Let F(t)=0.01e^−0.2tbe the rate at which a chemical is produced during a reaction in milligrams per minute where t is in minutes. - Determine the antiderivative of F(t). - Draw the graph of F(t) and estimate the area between the graph and the t-axis from t=0 to t=5 minutes. - What are the units of ∫ _0^5 F(t)dt ? - Suppose at the start of the reaction, there are 2 milligrams of the chemical. Explain how to get the total amount of the chemical after ten minutes and compute it.

Answer 1

The antiderivative of F(t) = 0.01e^(-0.2t) is given by G(t) = -0.05e^(-0.2t) + C, where C is the constant of integration.

Step-by-step explanation:

The antiderivative of a function represents the reverse process of differentiation. For F(t) = 0.01e^(-0.2t), we find the antiderivative G(t) by applying the power rule for integration. The antiderivative is

G(t) = -0.05e^(-0.2t) + C, where C is the constant of integration.
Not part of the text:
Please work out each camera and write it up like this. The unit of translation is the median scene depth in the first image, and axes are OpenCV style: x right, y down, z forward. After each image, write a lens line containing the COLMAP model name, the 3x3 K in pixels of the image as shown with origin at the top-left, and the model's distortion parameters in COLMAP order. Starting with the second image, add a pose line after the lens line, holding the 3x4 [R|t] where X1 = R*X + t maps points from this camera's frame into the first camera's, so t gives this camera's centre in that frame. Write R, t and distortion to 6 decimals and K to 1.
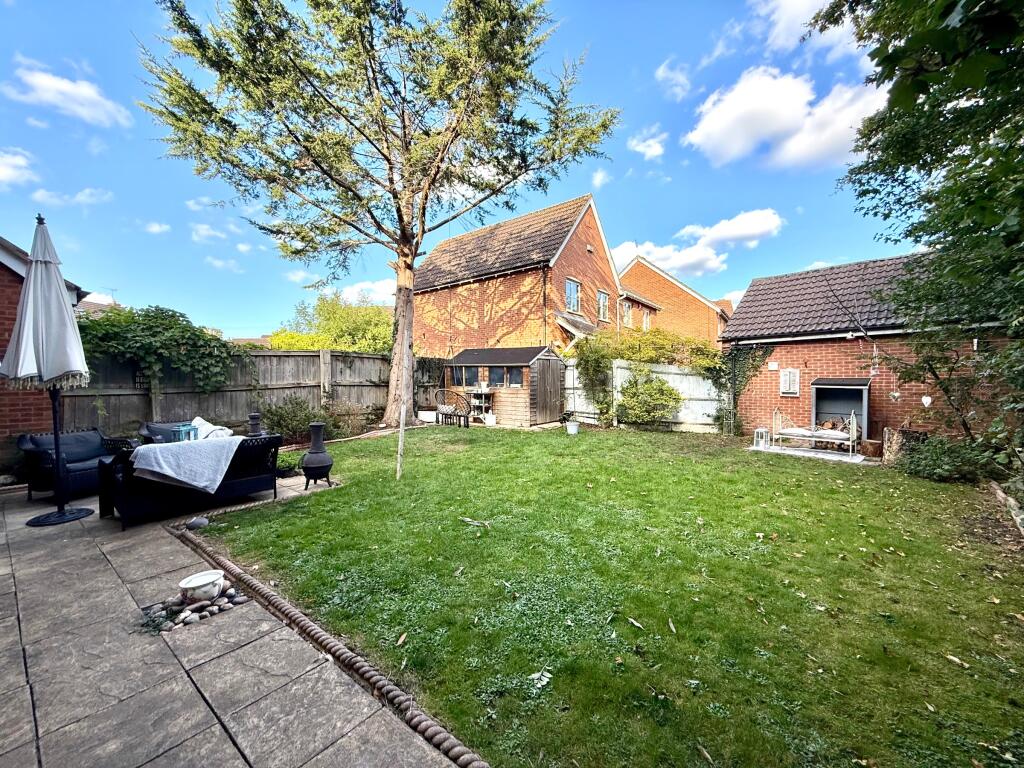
lens RADIAL K [[415.8, 0, 512.0], [0, 415.8, 384.0], [0, 0, 1]] dist [-0.003204, -0.000145]
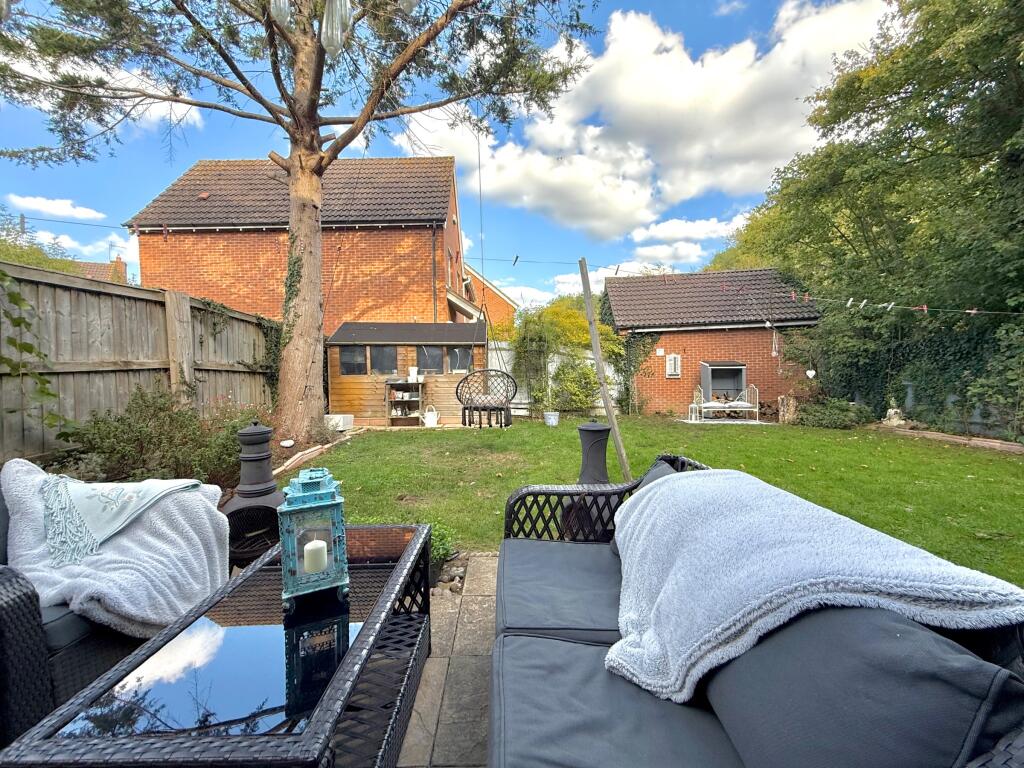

This constant is introduced because the derivative of a constant is zero, and when finding an antiderivative, we lose information about the constant term.

To draw the graph of F(t) and estimate the area between the graph and the t-axis from t=0 to t=5 minutes, we would plot the function and find the definite integral ∫_0^5 F(t)dt. The units of this integral represent the area under the curve, which in this context is milligrams multiplied by minutes, giving milligram-minutes as the units.

If at the start of the reaction there are 2 milligrams of the chemical, the total amount after ten minutes is found by evaluating G(t) at t=10 and subtracting the initial amount: G(10) - G(0) = [-0.05e^(-2) + C] - [-0.05e^(0) + C]. After simplifying, we get the final result, representing the total amount of the chemical after ten minutes.

Answer 2

The antiderivative of the function F(t) is -0.05e^{-0.2t} plus a constant. The units of the integrated function over time are in milligrams. To find the total chemical quantity after ten minutes, add the initial amount to the integral of the rate function from 0 to 10 minutes.

Step-by-step explanation:

Antiderivative of the Rate Function

The given rate function is F(t) = 0.01e^{-0.2t}. To find the antiderivative of F(t), we can use the basic rules of integration. The antiderivative of e^{ax} with respect to x is \frac{1}{a}e^{ax}. Therefore, the antiderivative of F(t) is -0.05e^{-0.2t} plus a constant of integration, C.

Graphing and Estimating Area

We would need to graph F(t) and look at the curve from t=0 to t=5 minutes. The exact area under the curve can be found by integrating F(t) from 0 to 5, which gives us the area as part of the solution to the previous part. This area can be estimated visually if the graph is drawn on a grid.

Units of the Area

The units of \int_0^5 F(t)\,dt are milligrams (mg), since the integration of a rate (mg per minute) over time (minutes) yields a quantity in milligrams.

Total Amount of the Chemical

To get the total amount of the chemical after ten minutes, we would add the initial amount to the integral of the rate function from 0 to 10.

So, the total amount is 2 mg + \int_0^{10} 0.01e^{-0.2t}\,dt. After calculating the integral, we obtain the total amount, which in this case is 2 + (0.01/-0.2)*(e^{-0.2*10}-1) mg.